*THE RECORDS*.
#####

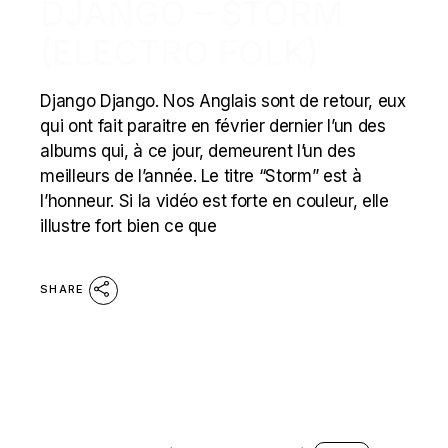
DJANGO – STORM
(ELECTRO FOLK)
Django Django. Nos Anglais sont de retour, eux
qui ont fait paraitre en février dernier l’un des
albums qui, à ce jour, demeurent l’un des
meilleurs de l’année. Le titre “Storm” est à
l’honneur. Si la vidéo est forte en couleur, elle
illustre fort bien ce que
SHARE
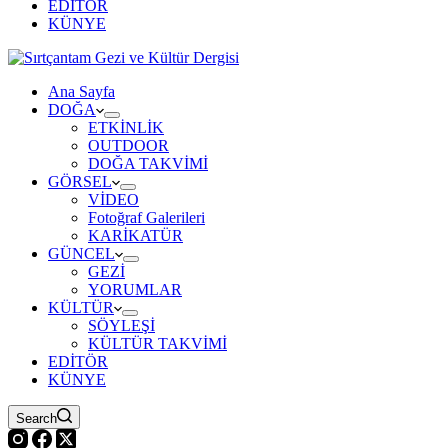
EDİTÖR
KÜNYE
Ana Sayfa
DOĞA
ETKİNLİK
OUTDOOR
DOĞA TAKVİMİ
GÖRSEL
VİDEO
Fotoğraf Galerileri
KARİKATÜR
GÜNCEL
GEZİ
YORUMLAR
KÜLTÜR
SÖYLEŞİ
KÜLTÜR TAKVİMİ
EDİTÖR
KÜNYE
Search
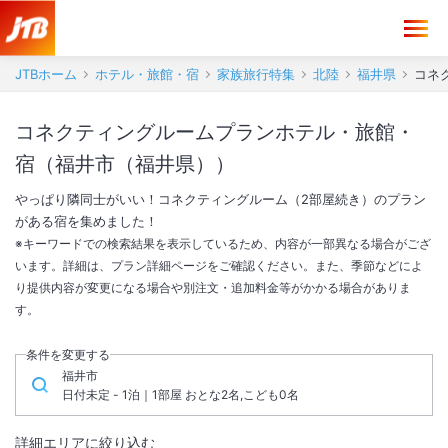
JTBホーム
ホテル・旅館・宿
家族旅行特集
北陸
福井県
コネ
コネクティングルームプランホテル・旅館・
宿（福井市（福井県））
やっぱり隣同士がいい！コネクティングルーム（2部屋続き）のプラン
がある宿を集めました！
※キーワードでの検索結果を表示しているため、内容が一部異なる場合がござ
います。詳細は、プラン詳細ページをご確認ください。また、季節などによ
り提供内容が変更になる場合や別注文・追加料金等がかかる場合がありま
す。
条件を変更する
福井市
日付未定 - 1泊｜1部屋 おとな2名,こども0名
詳細エリアに絞り込む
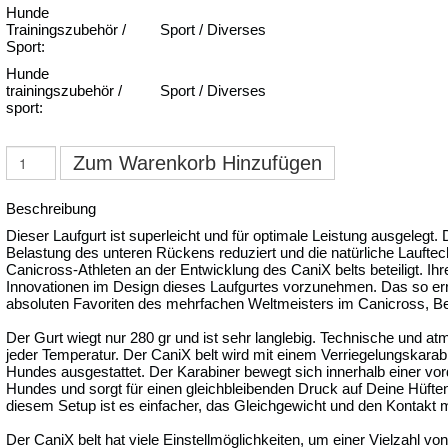
Hunde
Trainingszubehör /
Sport / Diverses
Sport:
Hunde
trainingszubehör /
Sport / Diverses
sport:
Zum Warenkorb Hinzufügen
Beschreibung
Dieser Laufgurt ist superleicht und für optimale Leistung ausgelegt. D
Belastung des unteren Rückens reduziert und die natürliche Lauftech
Canicross-Athleten an der Entwicklung des CaniX belts beteiligt. Ihr
Innovationen im Design dieses Laufgurtes vorzunehmen. Das so er
absoluten Favoriten des mehrfachen Weltmeisters im Canicross, B
Der Gurt wiegt nur 280 gr und ist sehr langlebig. Technische und at
jeder Temperatur. Der CaniX belt wird mit einem Verriegelungskarabi
Hundes ausgestattet. Der Karabiner bewegt sich innerhalb einer vo
Hundes und sorgt für einen gleichbleibenden Druck auf Deine Hüften
diesem Setup ist es einfacher, das Gleichgewicht und den Kontakt 
Der CaniX belt hat viele Einstellmöglichkeiten, um einer Vielzahl v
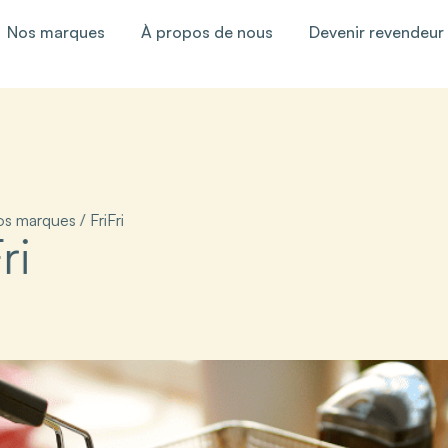
Nos marques
À propos de nous
Devenir revendeur
os marques
/
FriFri
ri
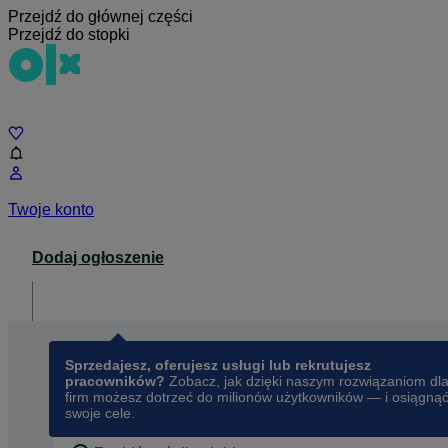
Przejdź do głównej części
Przejdź do stopki
Czat
Twoje konto
Dodaj ogłoszenie
Dla biznesu
opens in a new tab
Sprzedajesz, oferujesz usługi lub rekrutujesz
pracowników?
Zobacz, jak dzięki naszym rozwiązaniom dl
firm możesz dotrzeć do milionów użytkowników — i osiągną
swoje cele.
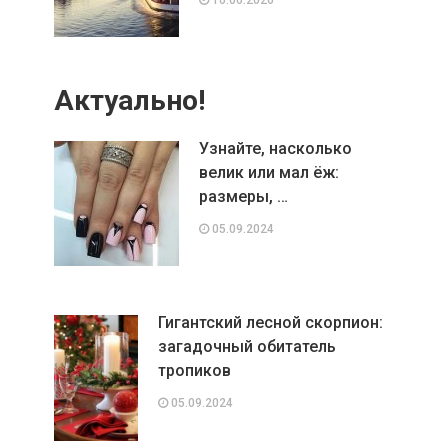
Актуально!
Узнайте, насколько
велик или мал ёж:
размеры, …
05.09.2024
Гигантский лесной скорпион:
загадочный обитатель
тропиков
05.09.2024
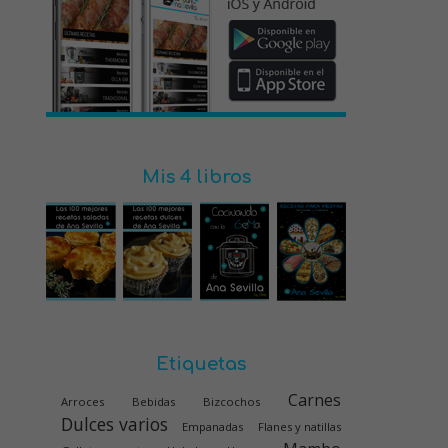
Mis 4 libros
Etiquetas
Carnes
Arroces
Bebidas
Bizcochos
Dulces varios
Empanadas
Flanes y natillas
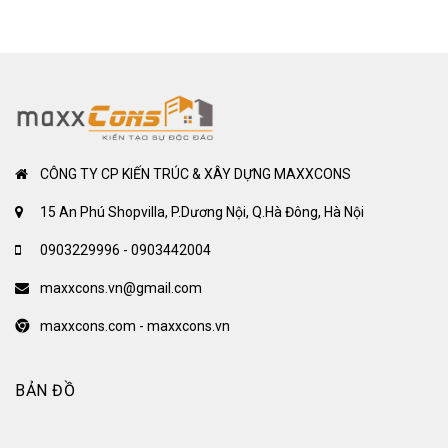
CÔNG TY CP KIẾN TRÚC & XÂY DỰNG MAXXCONS
15 An Phú Shopvilla, P.Dương Nội, Q.Hà Đông, Hà Nội
0903229996 - 0903442004
maxxcons.vn@gmail.com
maxxcons.com - maxxcons.vn
BẢN ĐỒ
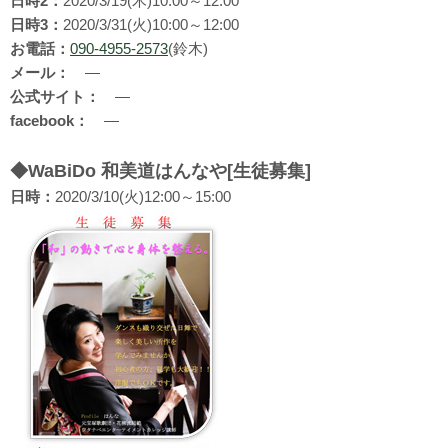
日時2：
2020/3/19(木)10:00～12:00
日時3：
2020/3/31(火)10:00～12:00
お電話：
090-4955-2573
(鈴木)
メール：
―
公式サイト：
―
facebook：
―
◆WaBiDo 和美道はんなや[生徒募集]
日時：
2020/3/10(火)12:00～15:00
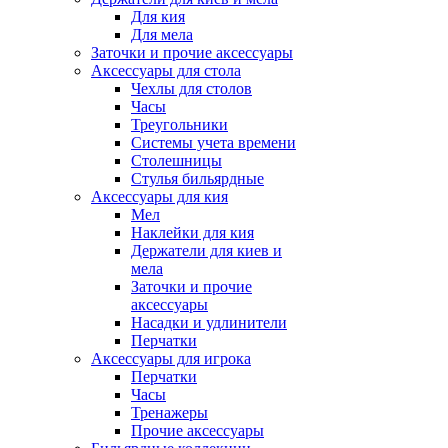
Для кия
Для мела
Заточки и прочие аксессуары
Аксессуары для стола
Чехлы для столов
Часы
Треугольники
Системы учета времени
Столешницы
Стулья бильярдные
Аксессуары для кия
Мел
Наклейки для кия
Держатели для киев и
мела
Заточки и прочие
аксессуары
Насадки и удлинители
Перчатки
Аксессуары для игрока
Перчатки
Часы
Тренажеры
Прочие аксессуары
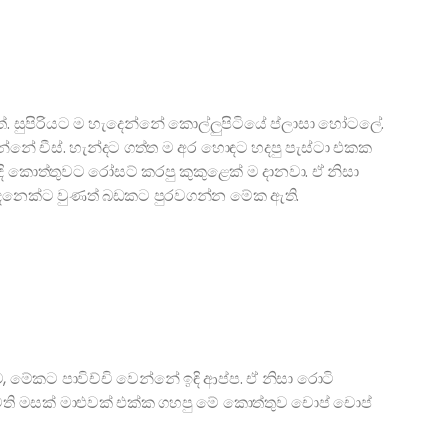
්. සුපිරියට ම හැදෙන්නේ කොල්ලුපිටියේ ප්ලාසා හෝටලේ.
න්නේ චීස්. හැන්දට ගත්ත ම අර හොඳට හදපු පැස්ටා එකක
 කොත්තුවට රෝසට් කරපු කුකුළෙක් ම දානවා. ඒ නිසා
දෙනෙක්ට වුණත් බඩකට පුරවගන්න මේක ඇති.
 මේකට පාවිච්චි වෙන්නේ ඉඳි ආප්ප. ඒ නිසා රොටි
ති මසක් මාළුවක් එක්ක ගහපු මේ කොත්තුව චොප් චොප්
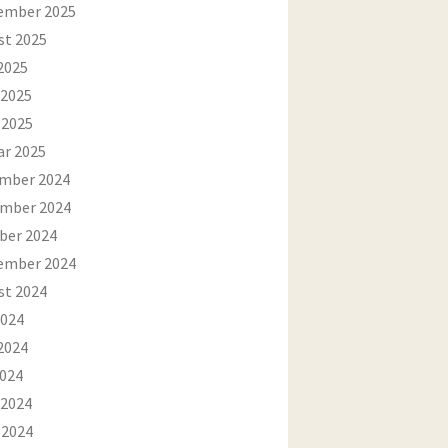
ember 2025
st 2025
2025
 2025
 2025
ar 2025
mber 2024
mber 2024
ber 2024
ember 2024
st 2024
2024
2024
2024
 2024
 2024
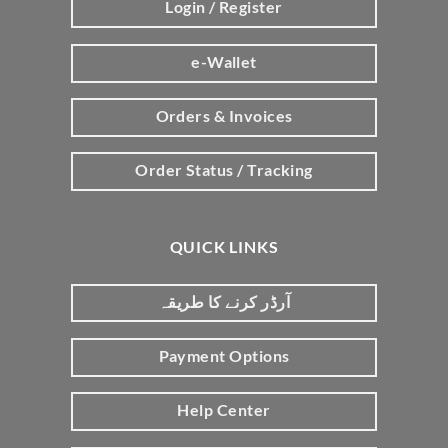
Login / Register
e-Wallet
Orders & Invoices
Order Status / Tracking
QUICK LINKS
آرڈر کرنے کا طریقہ
Payment Options
Help Center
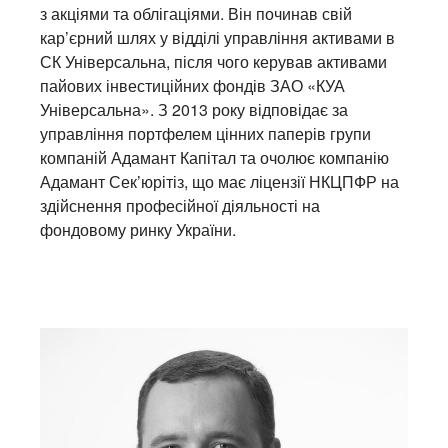
з акціями та облігаціями. Він починав свій
кар’єрний шлях у відділі управління активами в
СК Універсальна, після чого керував активами
пайових інвестиційних фондів ЗАО «КУА
Універсальна». З 2013 року відповідає за
управління портфелем цінних паперів групи
компаній Адамант Капітал та очолює компанію
Адамант Сек’юрітіз, що має ліцензії НКЦПФР на
здійснення професійної діяльності на
фондовому ринку України.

#####

*WHAT THIS TASK INVOLVES*. Return every line of text from all the records word for word, and leave the pictures out.

*ANSWER BOX*.
DJANGO – STORM
(ELECTRO FOLK)
Django Django. Nos Anglais sont de retour, eux
qui ont fait paraitre en février dernier l’un des
albums qui, à ce jour, demeurent l’un des
meilleurs de l’année. Le titre “Storm” est à
l’honneur. Si la vidéo est forte en couleur, elle
illustre fort bien ce que
SHARE
EDİTÖR
KÜNYE
Ana Sayfa
DOĞA
ETKİNLİK
OUTDOOR
DOĞA TAKVİMİ
GÖRSEL
VİDEO
Fotoğraf Galerileri
KARİKATÜR
GÜNCEL
GEZİ
YORUMLAR
KÜLTÜR
SÖYLEŞİ
KÜLTÜR TAKVİMİ
EDİTÖR
KÜNYE
Search
JTBホーム
ホテル・旅館・宿
家族旅行特集
北陸
福井県
コネ
コネクティングルームプランホテル・旅館・
宿（福井市（福井県））
やっぱり隣同士がいい！コネクティングルーム（2部屋続き）のプラン
がある宿を集めました！
※キーワードでの検索結果を表示しているため、内容が一部異なる場合がござ
います。詳細は、プラン詳細ページをご確認ください。また、季節などによ
り提供内容が変更になる場合や別注文・追加料金等がかかる場合がありま
す。
条件を変更する
福井市
日付未定 - 1泊｜1部屋 おとな2名,こども0名
詳細エリアに絞り込む
Hunde
Trainingszubehör /
Sport / Diverses
Sport:
Hunde
trainingszubehör /
Sport / Diverses
sport:
Zum Warenkorb Hinzufügen
Beschreibung
Dieser Laufgurt ist superleicht und für optimale Leistung ausgelegt. D
Belastung des unteren Rückens reduziert und die natürliche Lauftech
Canicross-Athleten an der Entwicklung des CaniX belts beteiligt. Ihr
Innovationen im Design dieses Laufgurtes vorzunehmen. Das so er
absoluten Favoriten des mehrfachen Weltmeisters im Canicross, B
Der Gurt wiegt nur 280 gr und ist sehr langlebig. Technische und at
jeder Temperatur. Der CaniX belt wird mit einem Verriegelungskarabi
Hundes ausgestattet. Der Karabiner bewegt sich innerhalb einer vo
Hundes und sorgt für einen gleichbleibenden Druck auf Deine Hüften
diesem Setup ist es einfacher, das Gleichgewicht und den Kontakt 
Der CaniX belt hat viele Einstellmöglichkeiten, um einer Vielzahl v
Nos marques
À propos de nous
Devenir revendeur
os marques
/
FriFri
ri
Przejdź do głównej części
Przejdź do stopki
Czat
Twoje konto
Dodaj ogłoszenie
Dla biznesu
opens in a new tab
Sprzedajesz, oferujesz usługi lub rekrutujesz
pracowników?
Zobacz, jak dzięki naszym rozwiązaniom dl
firm możesz dotrzeć do milionów użytkowników — i osiągną
swoje cele.
Актуально!
Узнайте, насколько
велик или мал ёж:
размеры, …
05.09.2024
Гигантский лесной скорпион:
загадочный обитатель
тропиков
05.09.2024
Mis 4 libros
Etiquetas
Carnes
Arroces
Bebidas
Bizcochos
Dulces varios
Empanadas
Flanes y natillas
CÔNG TY CP KIẾN TRÚC & XÂY DỰNG MAXXCONS
15 An Phú Shopvilla, P.Dương Nội, Q.Hà Đông, Hà Nội
0903229996 - 0903442004
maxxcons.vn@gmail.com
maxxcons.com - maxxcons.vn
BẢN ĐỒ
日時2：
2020/3/19(木)10:00～12:00
日時3：
2020/3/31(火)10:00～12:00
お電話：
090-4955-2573
(鈴木)
メール：
―
公式サイト：
―
facebook：
―
◆WaBiDo 和美道はんなや[生徒募集]
日時：
2020/3/10(火)12:00～15:00
Для кия
Для мела
Заточки и прочие аксессуары
Аксессуары для стола
Чехлы для столов
Часы
Треугольники
Системы учета времени
Столешницы
Стулья бильярдные
Аксессуары для кия
Мел
Наклейки для кия
Держатели для киев и
мела
Заточки и прочие
аксессуары
Насадки и удлинители
Перчатки
Аксессуары для игрока
Перчатки
Часы
Тренажеры
Прочие аксессуары
්. සුපිරියට ම හැදෙන්නේ කොල්ලුපිටියේ ප්ලාසා හෝටලේ.
න්නේ චීස්. හැන්දට ගත්ත ම අර හොඳට හදපු පැස්ටා එකක
 කොත්තුවට රෝසට් කරපු කුකුළෙක් ම දානවා. ඒ නිසා
දෙනෙක්ට වුණත් බඩකට පුරවගන්න මේක ඇති.
 මේකට පාවිච්චි වෙන්නේ ඉඳි ආප්ප. ඒ නිසා රොටි
ති මසක් මාළුවක් එක්ක ගහපු මේ කොත්තුව චොප් චොප්
ember 2025
st 2025
2025
 2025
 2025
ar 2025
mber 2024
mber 2024
ber 2024
ember 2024
st 2024
2024
2024
2024
 2024
 2024
Login / Register
e-Wallet
Orders & Invoices
Order Status / Tracking
QUICK LINKS
آرڈر کرنے کا طریقہ
Payment Options
Help Center
з акціями та облігаціями. Він починав свій
кар’єрний шлях у відділі управління активами в
СК Універсальна, після чого керував активами
пайових інвестиційних фондів ЗАО «КУА
Універсальна». З 2013 року відповідає за
управління портфелем цінних паперів групи
компаній Адамант Капітал та очолює компанію
Адамант Сек’юрітіз, що має ліцензії НКЦПФР на
здійснення професійної діяльності на
фондовому ринку України.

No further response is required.